→ **Aangeleverde tekst**
● ● ●

Gelet op al het voorgaande is de rechtbank van oordeel dat op grond van artikel 6:10 BW de man volledig draagplichtig is voor zowel de hypotheekschuld van € 280.000,- bij de ABN AMRO met nummer [rek. nr.] , als de kosten die aan deze schuld zijn verbonden.
Ter zitting hebben beide partijen de rechtbank verzocht ten aanzien van het bovenstaande een eindbeslissing te nemen om hen in staat te stellen om op grond van artikel 358 van het Wetboek van Burgerlijke Rechtsvordering hoger beroep in te stellen tegen deze beslissing, onder aanhouding van alle overige verzoeken. De rechtbank zal naast de hierna te geven eindbeslissing ten aanzien van de hypothecaire lening bij de ABN AMRO met nummer [rek. nr.] iedere verdere beslissing ten aanzien van de afwikkeling van de huwelijkse voorwaarden, de partneralimentatie, het voortgezet gebruik van de echtelijke woning en de verrekening van de huishoudkosten aan tot 15 januari 2020 pro forma, in afwachting van een door partijen in te stellen hoger beroep. Partijen dienen de rechtbank vóór de pro formadatum te berichten omtrent de gewenste voortgang van de procedure.

● ● ●

→ **Invoer voor oefening**
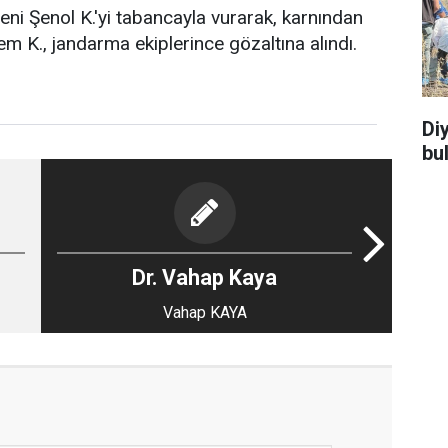
eni Şenol K.'yi tabancayla vurarak, karnından
m K., jandarma ekiplerince gözaltına alındı.
Di
bu
Dr. Vahap Kaya
Vahap KAYA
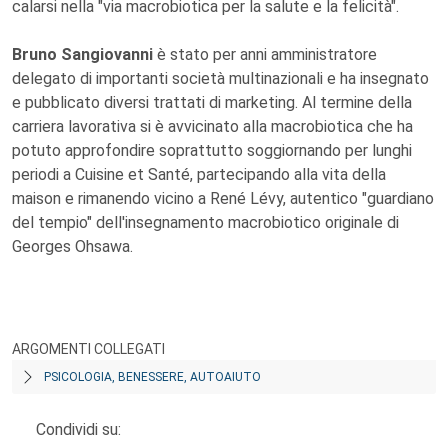
calarsi nella "via macrobiotica per la salute e la felicità".
Bruno Sangiovanni
è stato per anni amministratore
delegato di importanti società multinazionali e ha insegnato
e pubblicato diversi trattati di marketing. Al termine della
carriera lavorativa si è avvicinato alla macrobiotica che ha
potuto approfondire soprattutto soggiornando per lunghi
periodi a Cuisine et Santé, partecipando alla vita della
maison e rimanendo vicino a René Lévy, autentico "guardiano
del tempio" dell'insegnamento macrobiotico originale di
Georges Ohsawa.
ARGOMENTI COLLEGATI
PSICOLOGIA, BENESSERE, AUTOAIUTO
Condividi su:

● ● ●

→ **Uit te voeren opdrachten**
1. Vat de alinea uit de aangeleverde tekst die begint met "Ter zitting hebben beide partijen" samen als een beknopte opsomming, met behoud van de belangrijkste feiten.
2. Vervang in de records "macrobiotica" door "macrobiotiek" in de regels tussen de regel met "macrobiotica per la" en de regel met "PSICOLOGIA, BENESSERE, AUTOAIUTO", beide inbegrepen. Geef alleen die regels terug en laat al het andere ongewijzigd.

→ **Antwoorden**
1.
- Beide partijen vroegen de rechtbank ter zitting om over het voorgaande een eindbeslissing te nemen. Zo kunnen zij op grond van artikel 358 van het Wetboek van Burgerlijke Rechtsvordering hoger beroep instellen. Alle overige verzoeken worden aangehouden.
- Naast de eindbeslissing over de hypothecaire lening bij de ABN AMRO houdt de rechtbank alle verdere beslissingen aan tot 15 januari 2020 pro forma, in afwachting van het hoger beroep. Dat betreft de afwikkeling van de huwelijkse voorwaarden, de partneralimentatie, het voortgezet gebruik van de echtelijke woning en de verrekening van de huishoudkosten.
- Partijen moeten de rechtbank vóór de pro-formadatum laten weten hoe zij de procedure willen voortzetten.

2.
calarsi nella "via macrobiotiek per la salute e la felicità".
Bruno Sangiovanni
è stato per anni amministratore
delegato di importanti società multinazionali e ha insegnato
e pubblicato diversi trattati di marketing. Al termine della
carriera lavorativa si è avvicinato alla macrobiotiek che ha
potuto approfondire soprattutto soggiornando per lunghi
periodi a Cuisine et Santé, partecipando alla vita della
maison e rimanendo vicino a René Lévy, autentico "guardiano
del tempio" dell'insegnamento macrobiotico originale di
Georges Ohsawa.
ARGOMENTI COLLEGATI
PSICOLOGIA, BENESSERE, AUTOAIUTO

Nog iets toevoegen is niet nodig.